A greve das universidades brasileiras e a Frente Ampla de Esquerdas

Diogo Valença de Azevedo Costa*

colunista_Diogo-ValençaAs universidades brasileiras, federais e estaduais, estão em greve. O movimento envolve servidores técnico-administrativos e docentes. A luta não é apenas por aumento de salário e melhores planos de carreira. Acima de tudo, é a defesa da universidade pública e de qualidade, pelo avanço da pesquisa científica original, que os servidores das duas categorias resolveram cruzar os braços. A pauta de reivindicações é ampla e diz respeito a diversos aspectos da vida acadêmica e universitária.

O país optou por financiar o ensino privado, nos diferentes níveis, com dinheiro público. A luta contra a privatização da educação é antiga e remonta a meados do século passado, quando eclodiu a Campanha em Defesa da Escola Pública (1961). O mais grave, porém, é que não estamos caminhando apenas para a privatização da educação, mas nos submetemos a um padrão dependente de desenvolvimento cultural, tecnológico e científico. Segundo afirmação desastrosa de um ex-ministro da educação, importar conhecimento já produzido é mais barato do que construir condições para um desenvolvimento intelectual autônomo.

Não apenas barganhamos nossos recursos naturais e vendemos nossas forças de trabalho por um custo menor para as grandes multinacionais. Negociamos o nosso futuro como nação por uns trocados a mais e rebaixamos o valor de nossa educação pela importação de modelos institucionais, organizacionais e tecnológicos pré-fabricados pelas nações centrais. Isso quer dizer que as questões postas pelas greves das universidades brasileiras são mais gerais e refletem as possibilidades de democratização da nossa sociedade via democratização do conhecimento.

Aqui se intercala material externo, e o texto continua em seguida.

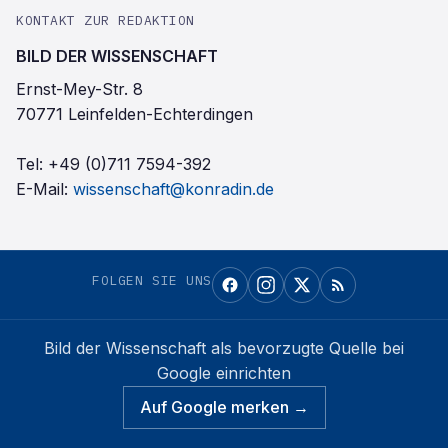
KONTAKT ZUR REDAKTION
BILD DER WISSENSCHAFT
Ernst-Mey-Str. 8
70771 Leinfelden-Echterdingen
Tel:
+49 (0)711 7594-392
E-Mail:
wissenschaft@konradin.de
FOLGEN SIE UNS
Bild der Wissenschaft
als bevorzugte Quelle bei
Google einrichten
Auf Google merken →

É nesse sentido que as greves das universidades brasileiras devem intensificar esforços de se associar à construção de uma Frente Ampla de Esquerdas. Tal construção já está em curso, tendo emergido dos movimentos sociais mais radicais de luta pela reforma agrária e por uma política habitacional digna. O objetivo da Frente seria político, mas não eleitoreiro. Os seus principais adversários seriam o conjunto do empresariado vinculado ao grande capital internacional, à especulação financeira e à superexploração da força de trabalho. No caso brasileiro, país de origem colonial e de tradição escravocrata, essa Frente deveria também incorporar a luta dos jovens radicais, dos movimentos negros e feministas, contra o paternalismo, o racismo e o patriarcalismo imperantes em nossa sociedade. Todas essas dimensões são fatores de reforço da dominação política dos setores conservadores e devemos incorporar todos esses elementos de revolta numa perspectiva anticapitalista.

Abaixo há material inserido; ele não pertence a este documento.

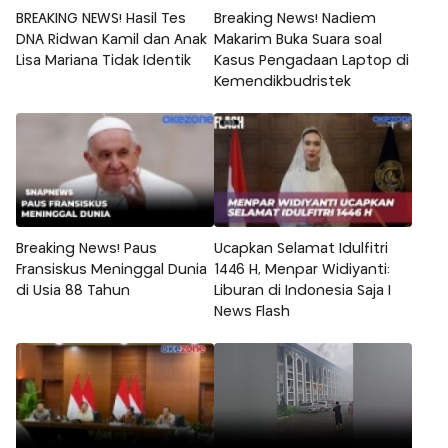
BREAKING NEWS! Hasil Tes
Breaking News! Nadiem
DNA Ridwan Kamil dan Anak
Makarim Buka Suara soal
Lisa Mariana Tidak Identik
Kasus Pengadaan Laptop di
Kemendikbudristek
Breaking News! Paus
Ucapkan Selamat Idulfitri
Fransiskus Meninggal Dunia
1446 H, Menpar Widiyanti:
di Usia 88 Tahun
Liburan di Indonesia Saja |
News Flash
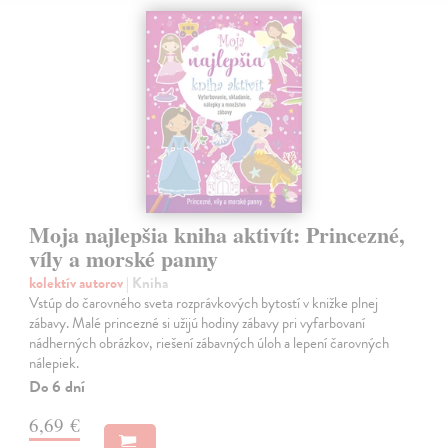
Moja najlepšia kniha aktivít: Princezné,
víly a morské panny
kolektív autorov
| Kniha
Vstúp do čarovného sveta rozprávkových bytostí v knižke plnej
zábavy. Malé princezné si užijú hodiny zábavy pri vyfarbovaní
nádherných obrázkov, riešení zábavných úloh a lepení čarovných
nálepiek.
Do 6 dní
6,69 €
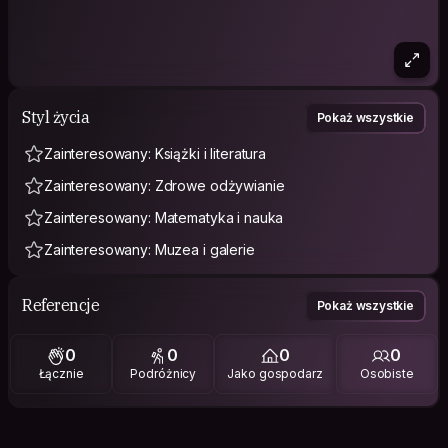
Styl życia
Pokaż wszystkie
Zainteresowany: Książki i literatura
Zainteresowany: Zdrowe odżywianie
Zainteresowany: Matematyka i nauka
Zainteresowany: Muzea i galerie
Referencje
Pokaż wszystkie
0
0
0
0
Łącznie
Podróżnicy
Jako gospodarz
Osobiste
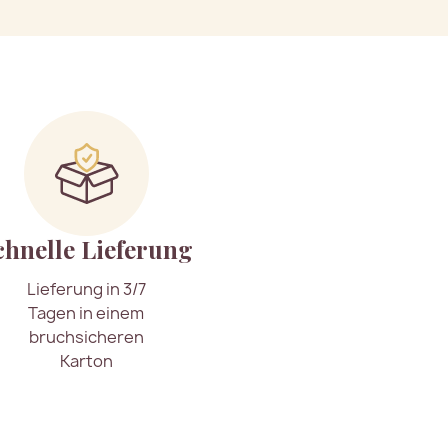
chnelle Lieferung
Lieferung in 3/7
Tagen in einem
bruchsicheren
Karton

Estamos enfrentando uma das mais terríveis ofensivas conservadoras no plano político, que hoje se revela de maneira concentrada no parlamento e no judiciário. As manobras pela aprovação da redução da maioridade penal e as mudanças no estatuto da família são bons indicadores desse quadro histórico desfavorável para as forças progressistas do País. Há uma grave ameaça ao nosso precário estado democrático de direito, com ampla mobilização de setores reacionários e conservadores da sociedade civil, das elites das classes dirigentes e dos setores médios a elas subordinados.

O quadro é grave e a situação exige que os diferentes setores da esquerda sejam capazes de deixar de lado suas divergências doutrinárias, a fim de construir uma necessária unidade de lutas das classes trabalhadoras e demais camadas subalternas. Os servidores das universidades federais dariam um bom exemplo se começassem agora a intensificar seus esforços de aproximação com os movimentos sociais de luta pela reforma agrária e pela democratização da moradia. Essa ponte de aproximação com os movimentos sociais já existe, é preciso agora reforçá-la. Ou fazemos isso, ou as greves das universidades brasileiras jamais serão capazes de furar o boicote dos meios de comunicação da massa e dos partidos políticos conservadores.

O caminho para o País não são greves localizadas, de categorias específicas de trabalhadores. Essas greves são importantes e ajudam a manter viva a chama da luta. O movimento que começa a se esboçar entre os petroleiros, pela defesa do pré-sal e da Petrobrás, sinaliza para uma ampliação das possibilidades de contestação política. O que os servidores das universidades federais poderiam fazer agora seria o esforço de construção com diversas categorias de trabalhadores, dos setores público e privado, a fim de edificar um projeto alternativo de nação, para o conjunto do povo brasileiro e não para uma rala minoria dos mais ricos e poderosos.


* Professor de Sociologia da Universidade Federal do Recôncavo da Bahia (UFRB).